Tesla has been granted an extension to prepare for a lawsuit filed by a customer on behalf of drivers in eleven U.S. states claiming the company overcharged for insurance.
Last year, a Tesla customer sued the automaker, stating the company utilized “false” crash warnings to inflate insurance premiums instead of collecting actual driving behavior.
Tesla Insurance uses real-time driving metrics measured by a Safety Score to determine premiums. The factors it uses to determine your safety score are:
- Forward Collision Warnings per 1,000 non-Autopilot Miles
- Hard Braking
- Aggressive Turning
- Unsafe Following
- Excessive Speeding
- Late-Night Driving
- Forced Autopilot Disengagement
- Unbuckled Driving
However, the lawsuit claims that Tesla used a series of “false” forward collision warnings to inflate insurance premiums. The suit also said the automaker violated California’s unfair competition law.
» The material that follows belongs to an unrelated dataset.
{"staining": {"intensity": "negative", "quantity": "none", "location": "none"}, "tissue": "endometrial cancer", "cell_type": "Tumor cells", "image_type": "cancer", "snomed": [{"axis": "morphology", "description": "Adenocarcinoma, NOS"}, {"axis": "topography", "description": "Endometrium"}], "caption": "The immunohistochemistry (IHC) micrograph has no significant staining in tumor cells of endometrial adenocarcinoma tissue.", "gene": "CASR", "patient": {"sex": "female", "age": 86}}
In court earlier this week, a lawyer for Tesla said it was taking “a lot longer” than expected to gather information to defend against the case because of the number of states involved. They also said the departure of a Tesla employee, who was working with its outside attorneys, made things more complicated.
Tesla revises late-night driving and its affect on Safety Score
Min Kang, the lawyer representing Tesla, stated the departure “complicated things.” Tesla tried twice last year to have this lawsuit thrown out, but judges declined the request on both occasions.
The states involved in the case are Arizona, Colorado, Illinois, Maryland, Minnesota, Nevada, Ohio, Oregon, Texas, Utah and Virginia, according to Reuters.